Hopefully you know what your morning routine is and you've
thought through what you intend to do first, But then
what do you plan to do the rest of the day.
What does the hard landscape of your day look like? Meetings, appointments,
what other tasks need to get done and when dwiden
tend to do those around there? And then I would

(28:50):
actually suggest people might want to think about this, think
about what your evenings are going to look like. For
many people, evenings are entirely mindless. You are done with work,
you're either wrestling your kids to bed, or you are
consuming media or whatever it is you're doing. But it's
often not an intentional time of day. But you might
think in the morning, well, if I was going to

(29:11):
do something intentional for thirty minutes in my evening, what
would that be? And by knowing that, you might be
able to look forward to that and have another sort
of productive peak of your day, like oh, I'm going
to read this book in the evening, or I'm going
to practice a musical instrument for thirty minutes of the
evening because I can't do that in the morning because
I'll be waking my spouse up or anything else along
those lines. But with morning routines, I think it's helpful

(29:33):
to realize a couple things. One is, a morning routine
doesn't have to be endless. Like I love writing about
people who have these like three hour morning routines. I
enjoy that love hearing about that, it does not have
to look like that. So if people are like, well,
I can't do that because I have a toddler, or
I have to be at work at six thirty, so
it's just not feasible to wake up that much before

(29:55):
my professional morning starts, it's okay. A morning routine is
anything that but you are choosing to do to start
your day off right. So maybe for you, it's that
you read ten minutes of something meaningful and that is
your morning routine. Or you decide to do a fifteen
minute strength training session and that is your morning routine.

(30:15):
It's only fifteen minutes, but that's great. If you do
it day after day, or at least a couple days
a week, you're going to get stronger and that is
the other thing. A morning routine doesn't have to be
every single morning, and it doesn't always have to look
the same either. I find an interesting thing is even
many people who tell me that they have a daily
morning routine are not doing it seven days a week. Yeah. Yeah,

(30:37):
So when they say daily they mean Monday through Friday.
Sometimes they don't even mean Friday because that's in a
different category entirely. But then we're down to four times
a week. I'm like, Okay, that's not daily, but it's regular. Yeah,
So whatever it is that you're doing, as long as
it's regularly in your life, I think it can still
count as a morning routine. So if it doesn't work
on Thursdays and Sundays for some reason, there is no

(31:00):
reason to beat yourself up about that. That is perfectly fine.
You can choose to do different things too. So if
all you have is fifteen minutes maybe three mornings a week,
you do a strength training session, three mornings a week,
you get up and meditate or do some sort of
creative work, and then one morning you sleep in, that
would be a perfectly fine way to have a morning routine.

— EXERCISE TASKS —
1. Quote the part of the morning routines transcript above that opens with the words containing "Hopefully you know" and closes with "of the day.".
2. Answer these questions about the morning routines transcript above.
(a) Besides reading a book, what evening activity does the speaker give as an example of something intentional to do for thirty minutes?
(b) How long is the strength training session the speaker offers as a possible morning routine?
(c) According to the speaker, what days do many people mean when they say they have a daily morning routine?

— DATASET EXTRACT —
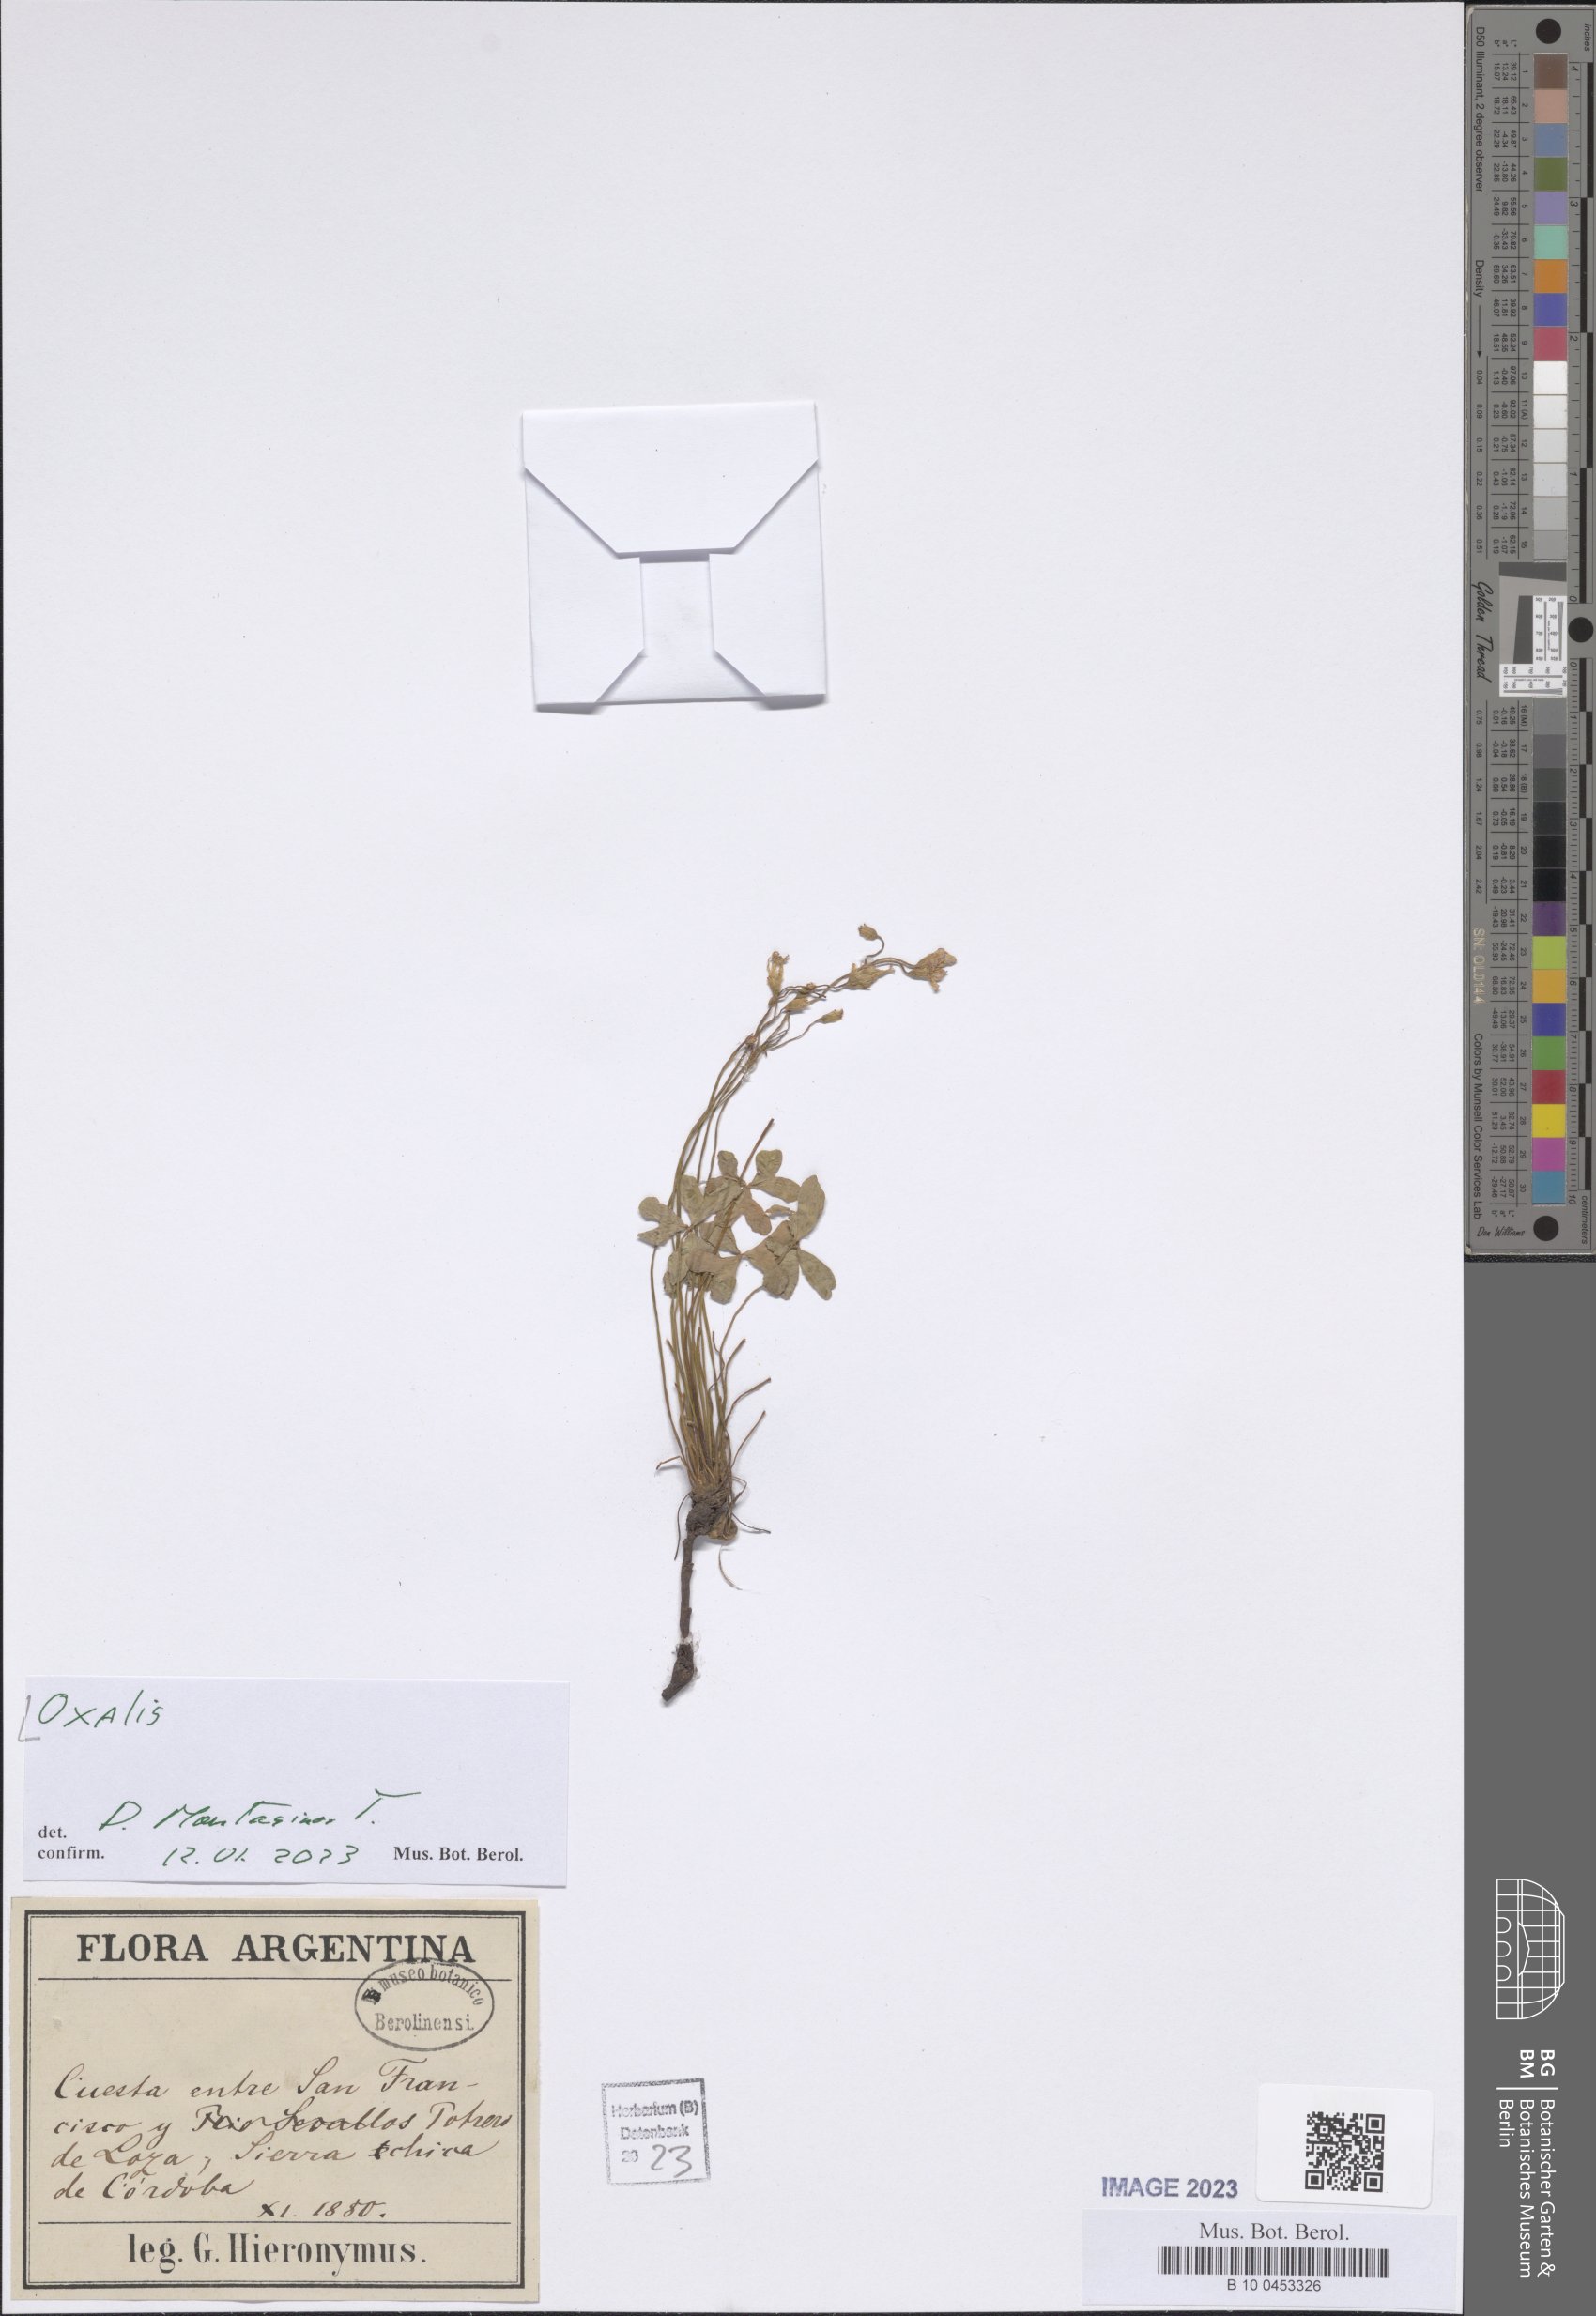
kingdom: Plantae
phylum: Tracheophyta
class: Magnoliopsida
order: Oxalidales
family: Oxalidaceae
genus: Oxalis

---

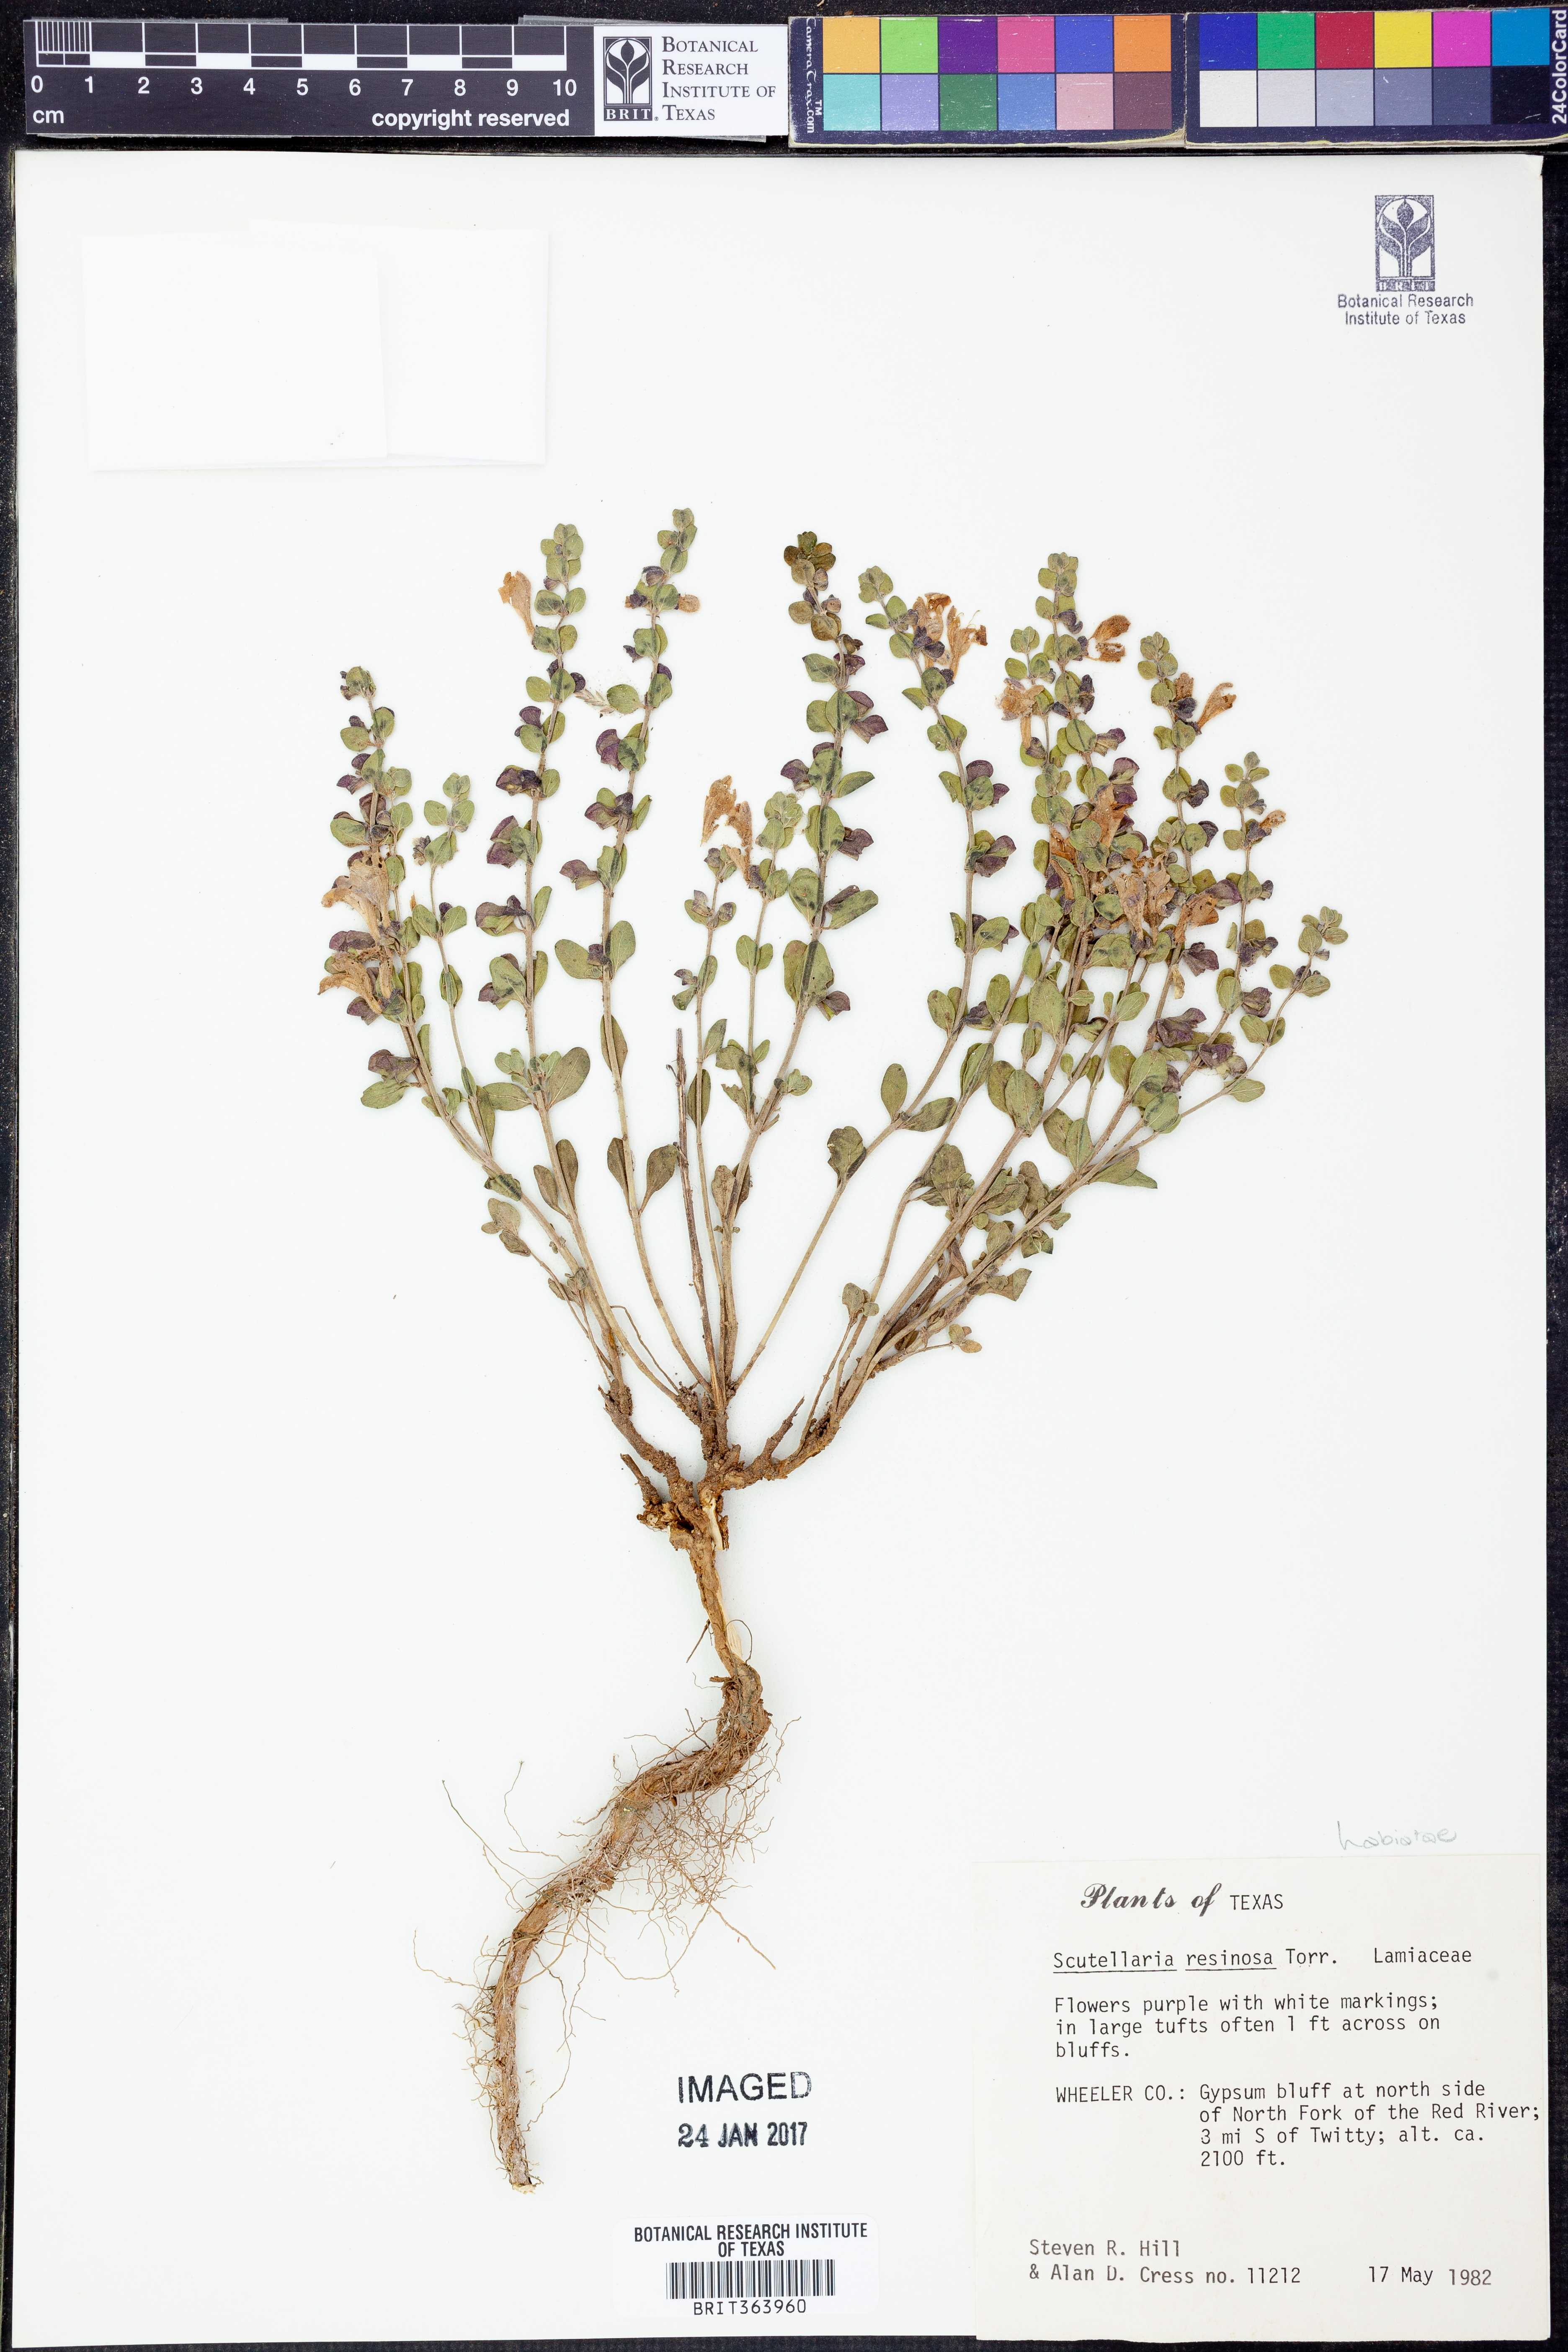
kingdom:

--

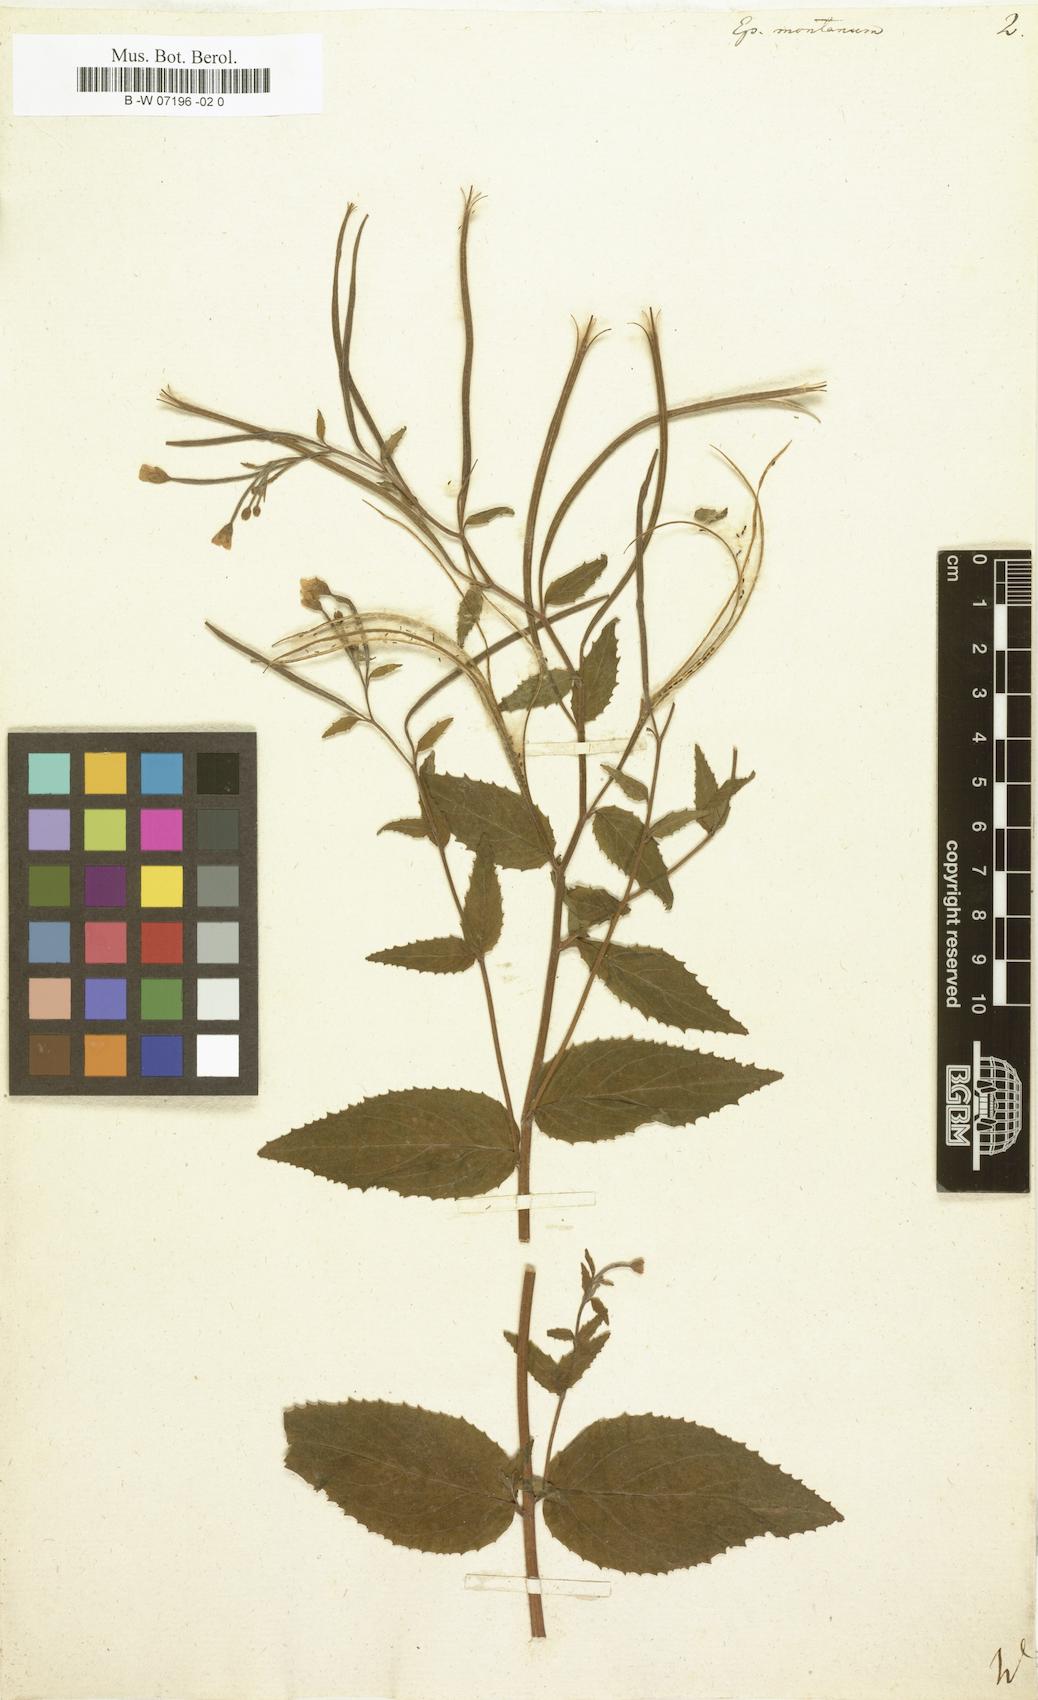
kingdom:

— OUTPUTS FOR THE TASKS —
1.
Hopefully you know what your morning routine is and you've
thought through what you intend to do first, But then
what do you plan to do the rest of the day.

2.
(a) Practicing a musical instrument for thirty minutes.
(b) Fifteen minutes.
(c) Monday through Friday.